While some may consider building bots a relatively straightforward process, the truth is, adding the ability to understand voice interactions and incorporate AI is far from simple. However, the technology is rapidly improving. Research house Gartner predicts that 70 per cent of organizations will integrate AI for productivity purposes by 2021, establishing that there will be a significant market for the technology.
However, solution providers looking to build chat bots and leverage NLP and AI should be cautious.
"First impressions are critical in the world of conversational AI," said Accenture's global lead for the technology, Laëtitia Cailleteau.
Cailleteau pointed out that customers are less likely to trust conversational AI if results are less than stellar.
Yet the technology is rapidly advancing. She said in a presentation at Dell BoomiWorld19 that Accenture is working on more than 300 projects that incorporate conversational AI. Projects ranging from in-vehicle assistants to digital concierges to elder care are all showing great promise, she said.
Cailleteau pointed to one specific use case called Homecare, which is built on an Accenture platform and uses AI and the ease of voice to help older people manage the daunting challenges of navigating their care delivery and well-being. As voice-powered digital assistants such as Alexa, Siri and Cortana become more ubiquitous in society, human-to-machine voice interactions will become more acceptable.
For solution providers, new opportunities are being created by the technology and numerous vendors are getting involved with providing the toolkits to build advanced chat bots that incorporate a modicum of intelligence to deliver value to their customers.
For solution providers, conversational AI could prove to be a lucrative market. Cailleteau noted that there are numerous players in the space and a multitude of applicability for the technology, powering everything from sales to healthcare to support.
Yet she cautions that "bots may be easy to build, but building bots at scale with AI is still a difficult task". In other words, there are still obstacles to overcome, ranging from having the proper tools to integrate the technology to being able to deploy large-scale solutions that can handle thousands of concurrent sessions.
Despite those challenges, the general consensus is that AI, NLP and voice will be everywhere and will become the norm in the not too distant future.

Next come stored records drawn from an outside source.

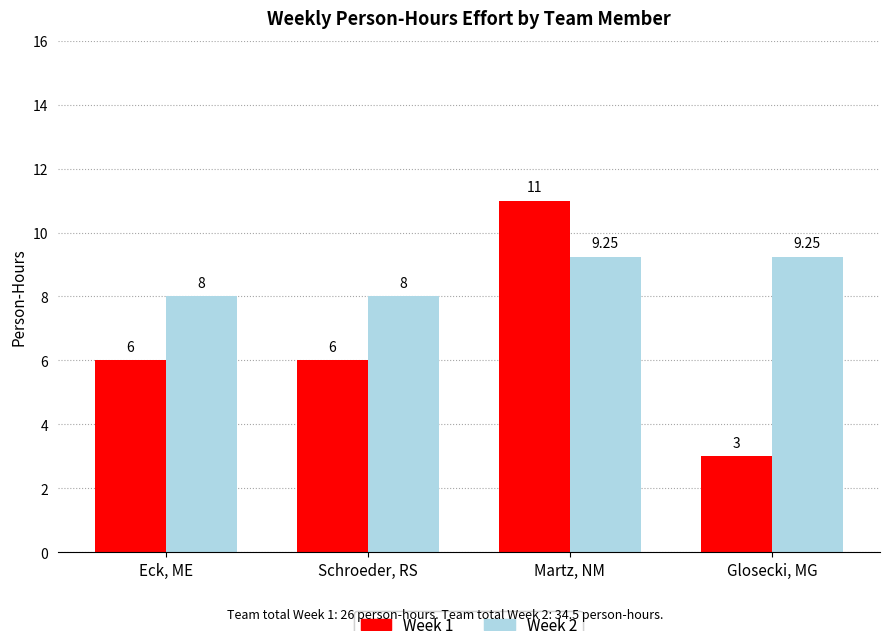

What is the spread (max minus min) of values at Eck, ME?

2.0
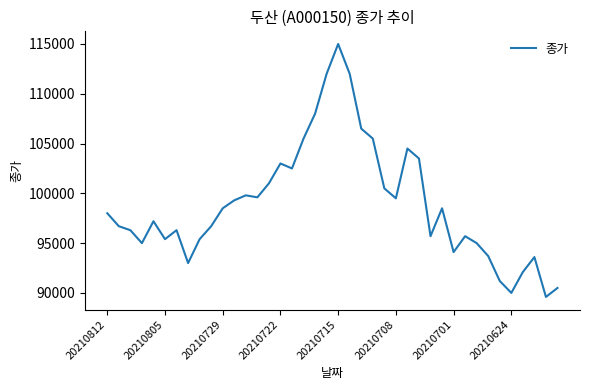

True or false: the data has more than 1 interior local peaks.

True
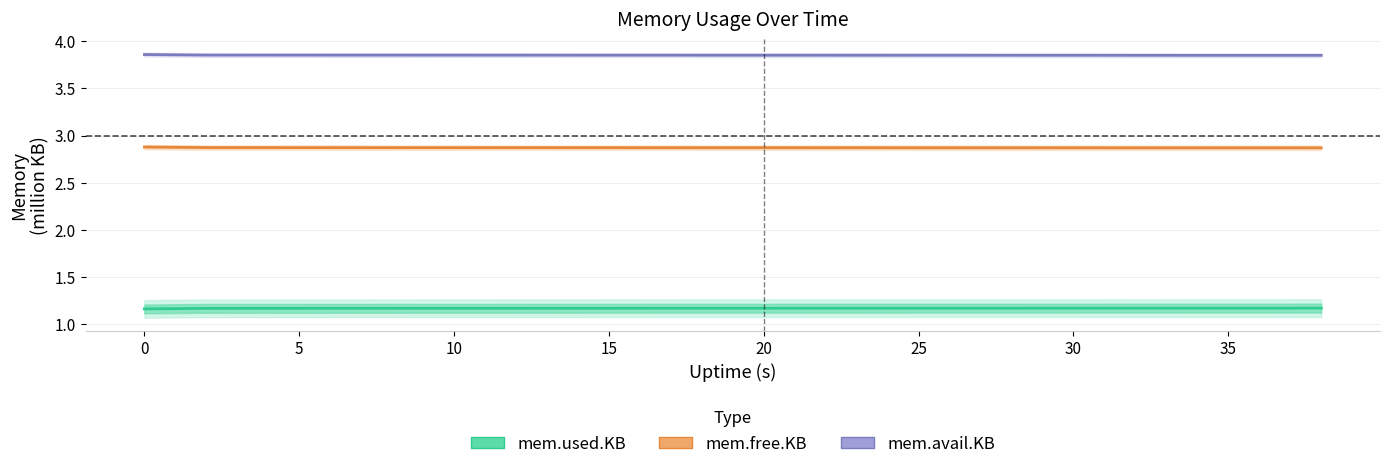

True or false: mem.free.KB and mem.avail.KB cross at least once.

False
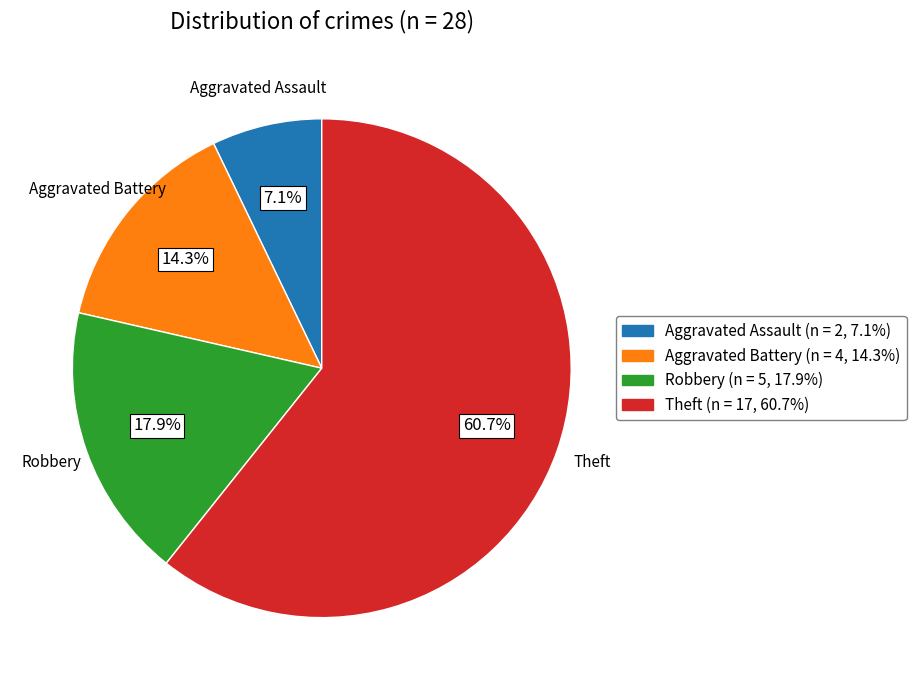

Is it true that Aggravated Battery is 1% of the pie?

False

Even so, the purveyors of the technology still insist that a human-centric approach will be critical for the technology to succeed. "Chat bots should not completely replace human interaction," warned Cailleteau.
As the technology further evolves, solution providers will be able to build complex chat bots that leverage predictive analytics. So as more data about interactions is gathered, chat bots will be able to better predict what the customer needs, potentially improving service and limiting the need for human interaction to accomplish a task.
What's more, integration platforms such as those from Boomi, Mulesoft, and others will further extend the reach of conversational AI into other applications, making AI and NLP part of digital transformation efforts.